## RECORDS FOR THIS TASK:
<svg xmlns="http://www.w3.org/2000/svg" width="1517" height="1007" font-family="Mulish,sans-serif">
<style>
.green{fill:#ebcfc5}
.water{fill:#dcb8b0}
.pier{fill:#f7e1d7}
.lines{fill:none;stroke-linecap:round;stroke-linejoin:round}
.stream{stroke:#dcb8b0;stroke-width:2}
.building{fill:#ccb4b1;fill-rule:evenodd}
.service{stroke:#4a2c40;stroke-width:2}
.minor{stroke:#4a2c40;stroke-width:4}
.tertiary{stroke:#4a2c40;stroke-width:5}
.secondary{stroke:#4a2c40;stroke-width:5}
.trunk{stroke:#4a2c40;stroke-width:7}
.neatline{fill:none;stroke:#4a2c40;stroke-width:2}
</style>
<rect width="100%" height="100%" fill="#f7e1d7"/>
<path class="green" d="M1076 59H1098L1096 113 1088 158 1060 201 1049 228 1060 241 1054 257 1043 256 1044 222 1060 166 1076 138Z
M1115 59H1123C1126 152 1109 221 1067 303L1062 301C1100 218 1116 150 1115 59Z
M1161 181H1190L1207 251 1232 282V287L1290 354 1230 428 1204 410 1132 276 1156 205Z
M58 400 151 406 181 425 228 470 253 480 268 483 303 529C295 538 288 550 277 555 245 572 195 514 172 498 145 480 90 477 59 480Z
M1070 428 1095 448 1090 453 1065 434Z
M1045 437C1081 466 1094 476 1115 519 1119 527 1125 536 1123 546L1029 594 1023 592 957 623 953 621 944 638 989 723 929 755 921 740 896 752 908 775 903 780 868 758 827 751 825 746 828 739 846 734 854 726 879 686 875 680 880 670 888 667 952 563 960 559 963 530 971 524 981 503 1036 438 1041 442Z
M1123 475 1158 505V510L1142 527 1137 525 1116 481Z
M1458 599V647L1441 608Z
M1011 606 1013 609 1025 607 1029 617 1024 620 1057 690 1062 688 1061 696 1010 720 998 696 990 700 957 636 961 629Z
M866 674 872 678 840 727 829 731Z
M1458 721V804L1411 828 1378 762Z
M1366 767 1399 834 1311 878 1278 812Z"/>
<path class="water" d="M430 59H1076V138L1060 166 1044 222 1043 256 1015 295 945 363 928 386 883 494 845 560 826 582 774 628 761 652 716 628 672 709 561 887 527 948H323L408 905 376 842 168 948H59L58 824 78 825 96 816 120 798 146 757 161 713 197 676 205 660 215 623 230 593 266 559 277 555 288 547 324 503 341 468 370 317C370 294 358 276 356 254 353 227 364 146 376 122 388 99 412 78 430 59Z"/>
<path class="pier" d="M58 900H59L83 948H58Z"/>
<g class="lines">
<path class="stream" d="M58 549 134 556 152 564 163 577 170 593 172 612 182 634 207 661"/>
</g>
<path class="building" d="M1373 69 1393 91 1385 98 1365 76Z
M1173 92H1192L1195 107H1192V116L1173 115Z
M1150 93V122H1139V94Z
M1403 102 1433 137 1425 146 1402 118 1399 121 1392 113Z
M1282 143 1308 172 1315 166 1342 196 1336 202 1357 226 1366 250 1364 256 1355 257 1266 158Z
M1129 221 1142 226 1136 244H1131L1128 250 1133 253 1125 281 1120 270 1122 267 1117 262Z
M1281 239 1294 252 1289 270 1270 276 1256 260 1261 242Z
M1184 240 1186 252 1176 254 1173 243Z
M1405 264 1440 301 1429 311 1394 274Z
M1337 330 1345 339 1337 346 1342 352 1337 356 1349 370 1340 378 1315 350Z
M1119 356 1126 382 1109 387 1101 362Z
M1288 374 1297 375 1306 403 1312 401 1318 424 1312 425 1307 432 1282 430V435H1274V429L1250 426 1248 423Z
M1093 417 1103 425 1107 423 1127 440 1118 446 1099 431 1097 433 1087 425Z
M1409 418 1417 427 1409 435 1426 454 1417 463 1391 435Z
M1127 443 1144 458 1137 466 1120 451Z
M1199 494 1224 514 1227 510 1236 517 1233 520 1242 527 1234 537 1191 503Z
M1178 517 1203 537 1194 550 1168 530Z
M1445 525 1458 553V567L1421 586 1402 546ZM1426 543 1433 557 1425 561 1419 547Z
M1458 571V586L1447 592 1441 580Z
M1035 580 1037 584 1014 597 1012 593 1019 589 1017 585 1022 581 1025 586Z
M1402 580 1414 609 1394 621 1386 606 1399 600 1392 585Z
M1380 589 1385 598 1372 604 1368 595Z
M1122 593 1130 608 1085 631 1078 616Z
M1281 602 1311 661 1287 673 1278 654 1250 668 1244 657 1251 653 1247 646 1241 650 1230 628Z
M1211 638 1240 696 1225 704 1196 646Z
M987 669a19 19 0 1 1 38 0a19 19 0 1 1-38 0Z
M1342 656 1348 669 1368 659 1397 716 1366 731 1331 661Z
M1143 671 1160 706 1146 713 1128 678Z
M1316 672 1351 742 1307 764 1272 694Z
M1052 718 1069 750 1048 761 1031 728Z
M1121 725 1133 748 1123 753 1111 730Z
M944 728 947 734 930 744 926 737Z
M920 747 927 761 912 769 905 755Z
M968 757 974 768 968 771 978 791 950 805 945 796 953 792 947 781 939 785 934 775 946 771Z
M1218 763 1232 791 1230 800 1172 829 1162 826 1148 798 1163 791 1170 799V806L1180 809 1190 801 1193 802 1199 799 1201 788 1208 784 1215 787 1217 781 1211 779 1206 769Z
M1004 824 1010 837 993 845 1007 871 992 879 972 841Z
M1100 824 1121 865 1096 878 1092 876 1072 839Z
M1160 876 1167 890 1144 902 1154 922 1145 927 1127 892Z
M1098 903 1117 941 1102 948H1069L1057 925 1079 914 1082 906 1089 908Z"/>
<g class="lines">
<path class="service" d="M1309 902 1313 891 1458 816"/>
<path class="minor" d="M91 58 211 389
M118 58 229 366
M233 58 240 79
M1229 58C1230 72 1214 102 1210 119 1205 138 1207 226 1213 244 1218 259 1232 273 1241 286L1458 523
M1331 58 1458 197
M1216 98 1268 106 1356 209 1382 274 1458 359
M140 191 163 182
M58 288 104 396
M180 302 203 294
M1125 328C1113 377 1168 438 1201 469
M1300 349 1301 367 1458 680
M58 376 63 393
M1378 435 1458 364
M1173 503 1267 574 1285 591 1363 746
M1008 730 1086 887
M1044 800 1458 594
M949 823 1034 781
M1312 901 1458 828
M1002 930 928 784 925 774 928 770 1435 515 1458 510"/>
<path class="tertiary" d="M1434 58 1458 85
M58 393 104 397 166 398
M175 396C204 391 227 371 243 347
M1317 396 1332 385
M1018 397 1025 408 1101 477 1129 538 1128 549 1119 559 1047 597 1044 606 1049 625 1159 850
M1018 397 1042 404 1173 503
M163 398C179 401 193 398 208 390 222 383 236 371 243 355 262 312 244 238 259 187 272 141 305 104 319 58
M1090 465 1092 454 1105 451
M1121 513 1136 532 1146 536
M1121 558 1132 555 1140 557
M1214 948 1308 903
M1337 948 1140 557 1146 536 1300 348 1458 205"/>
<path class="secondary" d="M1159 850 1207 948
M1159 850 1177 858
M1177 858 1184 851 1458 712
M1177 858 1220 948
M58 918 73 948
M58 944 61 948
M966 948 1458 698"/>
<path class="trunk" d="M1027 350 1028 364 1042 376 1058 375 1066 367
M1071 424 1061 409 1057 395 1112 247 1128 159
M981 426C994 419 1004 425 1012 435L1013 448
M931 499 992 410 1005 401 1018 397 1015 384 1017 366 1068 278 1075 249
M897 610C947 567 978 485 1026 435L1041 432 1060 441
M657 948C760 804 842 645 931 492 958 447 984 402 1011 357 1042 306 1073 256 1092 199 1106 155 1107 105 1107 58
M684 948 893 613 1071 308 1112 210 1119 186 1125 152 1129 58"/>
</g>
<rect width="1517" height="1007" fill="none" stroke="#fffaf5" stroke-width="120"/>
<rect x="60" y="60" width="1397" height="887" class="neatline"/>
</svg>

## GOAL OF THE EXERCISE:
Among the entries above, copy exactly only the lines starting with the one containing "M1445 525 1458" and going through the one containing "M1402 580 1414", both ends included.

## EXERCISE OUTPUT:
M1445 525 1458 553V567L1421 586 1402 546ZM1426 543 1433 557 1425 561 1419 547Z
M1458 571V586L1447 592 1441 580Z
M1035 580 1037 584 1014 597 1012 593 1019 589 1017 585 1022 581 1025 586Z
M1402 580 1414 609 1394 621 1386 606 1399 600 1392 585Z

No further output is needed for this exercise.